If you've been training for years and progress keeps stalling, you've probably tried to fix it by training harder.
Longer sessions. More volume. Heavier weights. A new program every six weeks.
And it doesn't work. Because training was never the problem.
The Math Most People Get Wrong
You train for one hour. There are twenty-four hours in a day. That's roughly 4% of your day in the gym.
Whatever you do in that hour, you're doing for 4% of your time. Sleep, eat, sit, walk, work, scroll, stress, drink, recover, repeat. That's the other 96%.
Ask yourself which one is more likely to determine your results.
What Most People Get Right In The Gym
Show up. Train hard. Push through. Run another block. Add another set.
Most people we coach are actually pretty good at this part. They want to put the work in. They show up. They're committed during the session.
The problem isn't motivation. The problem is that the gym hour is the only hour they're paying attention.
What's Actually Stalling Your Progress
Look at the other 23 hours honestly. Here's what we see most often:
- Sleep is six and a half hours, fragmented. You're recovering at half capacity. Your nervous system can't keep up with what you're putting it through.
- Protein intake is roughly half of what you actually need. Your body has nothing to build with after each session. You're tearing down without rebuilding.
- You sit for eleven hours a day. Posture, hip mobility, lower back, everything that should be a strength becomes a liability.
- Stress is uncoached. Cortisol is elevated for fourteen hours a day. Your body is in survival mode, not adaptation mode.
- You drink three times a week. Each time costs you two to three days of full recovery.
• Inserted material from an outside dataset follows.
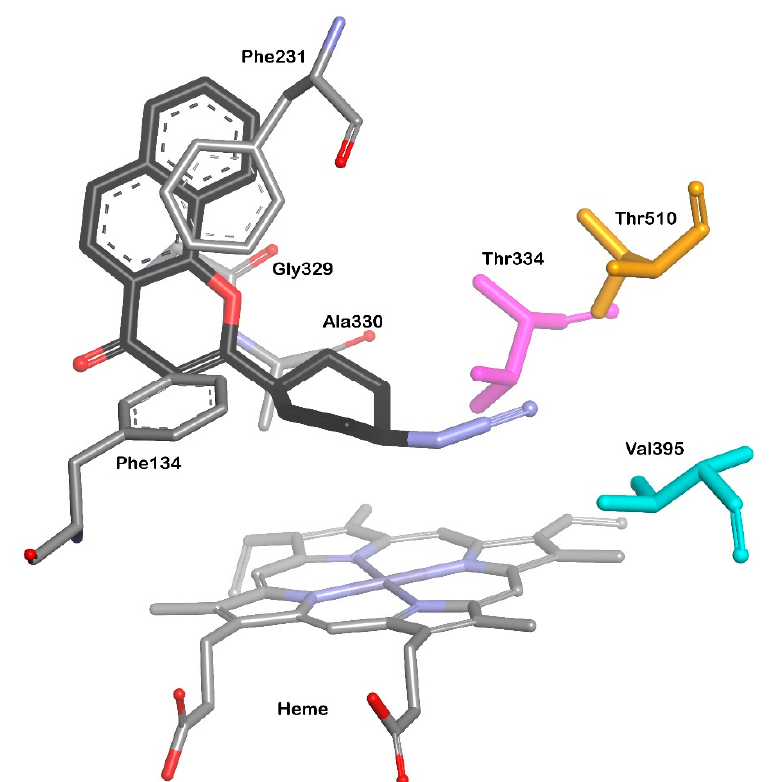
Figure 4. The orientation of inhibitor with azide group (benzo[ h ]chromone derivative) in CYP1B1 binding site. Inhibitor molecule (black carbon atoms); heme, Phe134, Phe231, Gly329, and Ala330 residues are presented as stick models in atom type. Thr334 (magenta), Val395 (cyan) and Thr510 (orange) as stick models.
The training is fine. The 23 hours are working against the training.
The Compound Math
Here's how this plays out over a year.
Two people train identically. Same gym, same coach, same program. Same hour.
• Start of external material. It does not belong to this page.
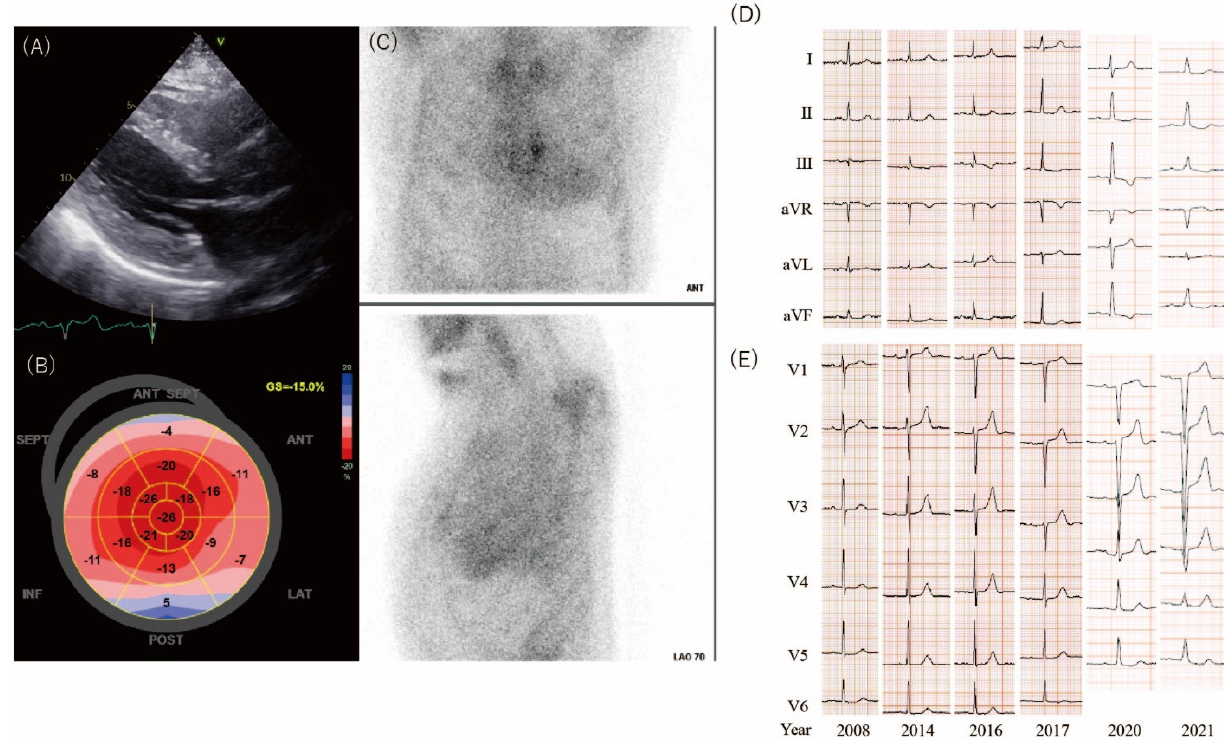
Figure 1. ( A ) Echocardiography in 2020 showing left ventricular hypertrophy (interventricular sep- tum, 11 mm; posterior wall, 11 mm). ( B ) Relative apical sparing by longitudinal speckle tracking strain imaging. ( C ) Technetium hydroxymethylene diphosphonate showing diffuse radiotracer uptake in the myocardium. ( D ) Electrocardiogram change over time in the limb leads. ( E ) Electrocardiogram change over time in the precordial leads.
Person A sleeps seven and a half hours, hits protein consistently, walks 8,000 steps daily, manages stress, drinks once a fortnight.
Person B sleeps six hours, hits protein twice a week, walks 3,000 steps, doesn't manage stress, drinks three times a week.
One year in, Person A is unrecognisable. Person B is exactly where they started.
Same training. Different 23 hours.
Why This Matters For High Performers
If you're running a business, leading a team, raising kids, or just deep in your career, your other 23 hours are likely chaotic.
You're not lazy. You're busy. Stretched. Travelling. Stressed. Sleeping poorly because work is in your head until 11pm.
This is exactly why the training-only approach keeps failing for you. You don't need a harder workout. You need a system that handles the other 23 hours so your training can actually do its job.
What Coaching The Other 23 Looks Like
It's not complicated. It's structured.
- Sleep gets a target and a routine. Not advice, an actual plan.
- Nutrition gets a framework that fits your week. Travel, social, busy, doesn't matter. The plan flexes.
- Stress, recovery, energy get coached. Not ignored.
- Movement outside the gym becomes part of the program. Steps, mobility, walks.
- Accountability is weekly. Not a chatbot, a real human reviewing what's working and what isn't.
That's what we do with our hybrid coaching clients. Not just training. The whole system.
The Honest Test
If you've been training for years and your body looks roughly the same, you're not failing at training. You're failing to address the other 23 hours.
Train smarter, not harder, has been the cliché for a decade. It misses the point. The smartest thing you can do isn't change your training. It's change everything around your training.
That's the work most people skip. That's where the results live.